((
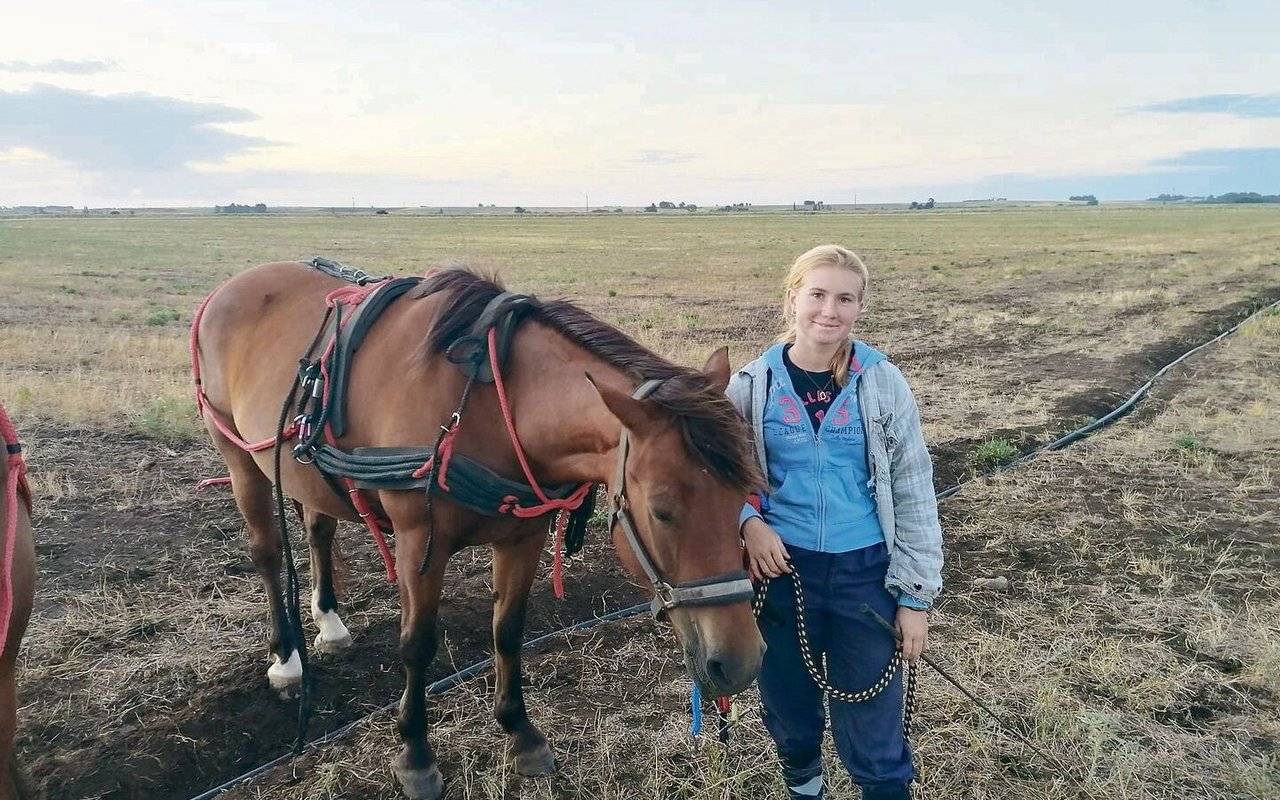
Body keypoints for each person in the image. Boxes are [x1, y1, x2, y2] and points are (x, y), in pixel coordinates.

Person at [726, 245, 944, 800]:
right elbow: (718, 479)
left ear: (859, 307)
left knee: (874, 722)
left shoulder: (882, 382)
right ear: (792, 297)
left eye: (844, 298)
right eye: (817, 294)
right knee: (791, 709)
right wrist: (749, 520)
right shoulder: (751, 387)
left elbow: (913, 487)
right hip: (783, 576)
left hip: (865, 575)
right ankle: (806, 786)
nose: (829, 309)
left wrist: (915, 598)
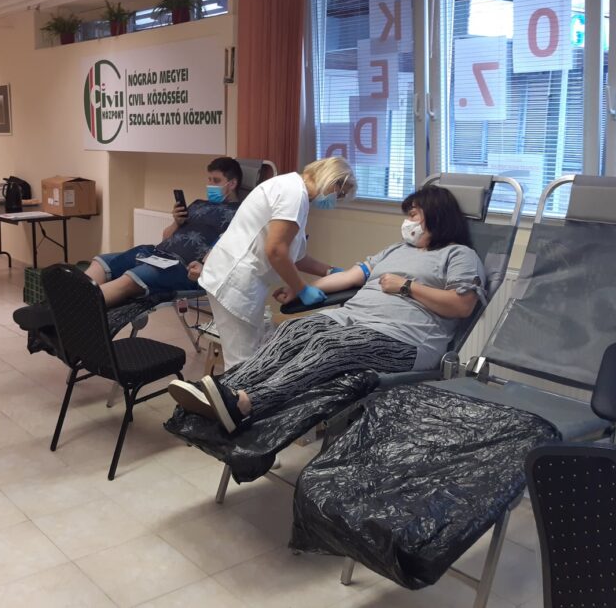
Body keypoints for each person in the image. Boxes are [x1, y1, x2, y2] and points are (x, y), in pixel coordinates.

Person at [169, 184, 486, 433]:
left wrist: (406, 286)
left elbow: (462, 305)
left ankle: (246, 404)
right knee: (295, 329)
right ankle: (221, 392)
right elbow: (350, 276)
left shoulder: (459, 255)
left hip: (406, 340)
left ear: (436, 216)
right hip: (352, 319)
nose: (408, 222)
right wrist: (301, 289)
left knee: (328, 345)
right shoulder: (395, 250)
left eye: (414, 215)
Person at [192, 157, 356, 369]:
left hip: (237, 278)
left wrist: (330, 271)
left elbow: (296, 256)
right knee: (242, 363)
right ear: (333, 180)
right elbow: (276, 251)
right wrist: (302, 289)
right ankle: (230, 391)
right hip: (234, 281)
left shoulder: (295, 193)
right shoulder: (293, 193)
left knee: (255, 352)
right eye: (339, 194)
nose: (336, 200)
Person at [84, 157, 243, 307]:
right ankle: (72, 299)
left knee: (129, 280)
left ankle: (79, 309)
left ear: (232, 183)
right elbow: (166, 237)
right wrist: (176, 222)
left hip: (181, 266)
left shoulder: (239, 213)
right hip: (155, 253)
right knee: (101, 262)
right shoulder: (198, 204)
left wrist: (204, 267)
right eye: (209, 179)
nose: (210, 185)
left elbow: (227, 251)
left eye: (216, 181)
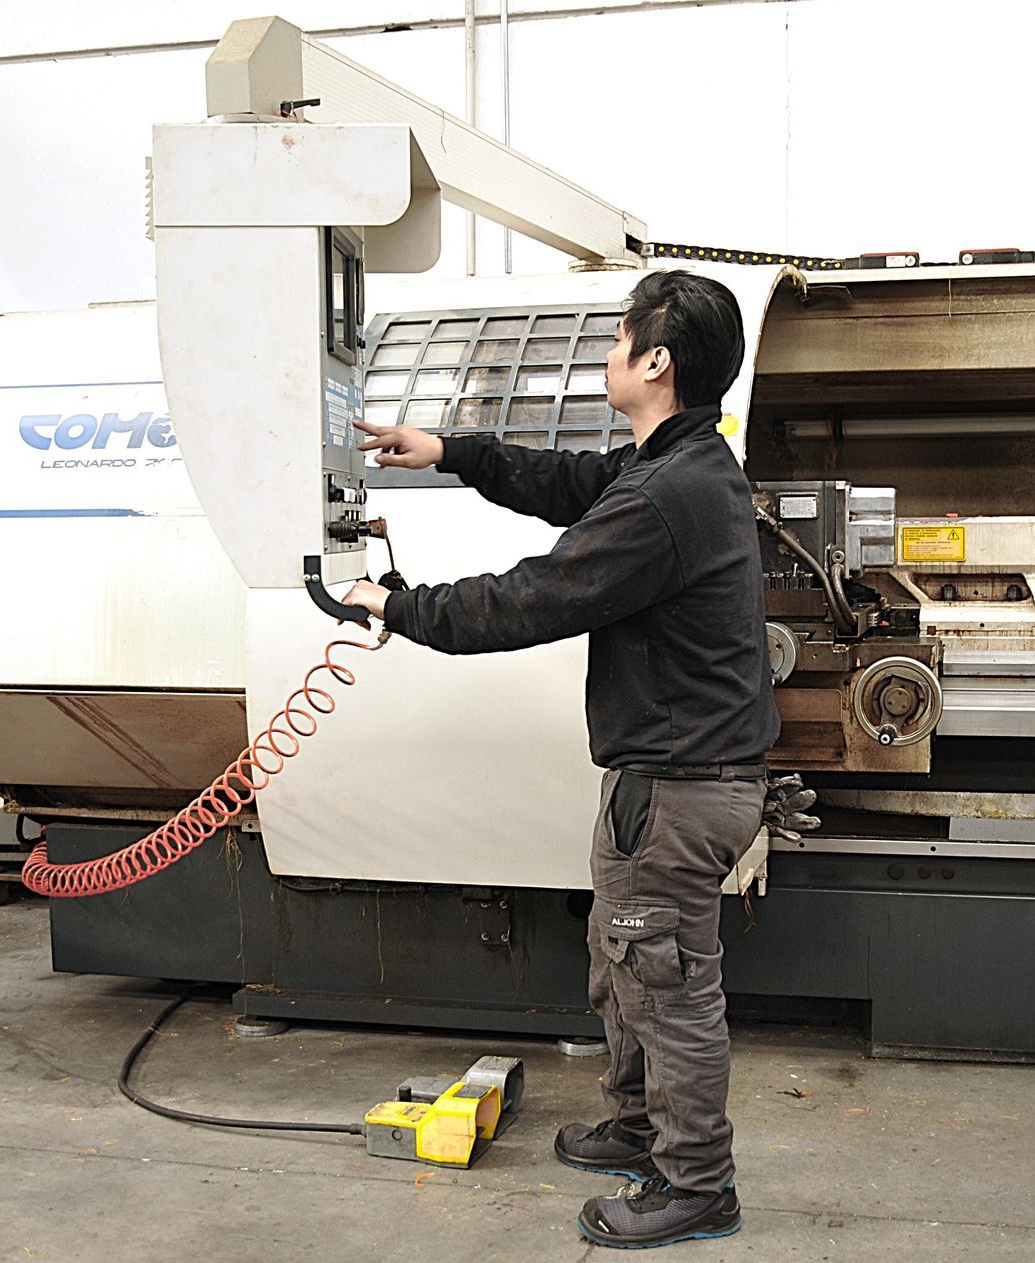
))
> _DIRECTIONS FOR THIS TASK_
No pictures belong in the answer. It must repeat exactly the lines from the line with "left hip: (865, 575)" through the final line of the records.

> _ANSWER TO THIS EXERCISE_
left hip: (865, 575)
right ankle: (806, 786)
nose: (829, 309)
left wrist: (915, 598)
Body keypoints for each person in the image. Boxes are [x1, y1, x2, y2] and points are (x, y), in pixel coordinates.

Person at [169, 184, 486, 433]:
left wrist: (406, 286)
left elbow: (462, 305)
left ankle: (246, 404)
right knee: (295, 329)
right ankle: (221, 392)
right elbow: (350, 276)
left shoulder: (459, 255)
left hip: (406, 340)
left ear: (436, 216)
right hip: (352, 319)
nose: (408, 222)
right wrist: (301, 289)
left knee: (328, 345)
right shoulder: (395, 250)
left eye: (414, 215)
Person at [192, 157, 356, 369]:
left hip: (237, 278)
left wrist: (330, 271)
left elbow: (296, 256)
right knee: (242, 363)
right ear: (333, 180)
right elbow: (276, 251)
right wrist: (302, 289)
right ankle: (230, 391)
right hip: (234, 281)
left shoulder: (295, 193)
right shoulder: (293, 193)
left knee: (255, 352)
right eye: (339, 194)
nose: (336, 200)
Person at [84, 157, 243, 307]:
right ankle: (72, 299)
left knee: (129, 280)
left ankle: (79, 309)
left ear: (232, 183)
right elbow: (166, 237)
right wrist: (176, 222)
left hip: (181, 266)
left shoulder: (239, 213)
right hip: (155, 253)
right knee: (101, 262)
right shoulder: (198, 204)
left wrist: (204, 267)
right eye: (209, 179)
nose: (210, 185)
left elbow: (227, 251)
left eye: (216, 181)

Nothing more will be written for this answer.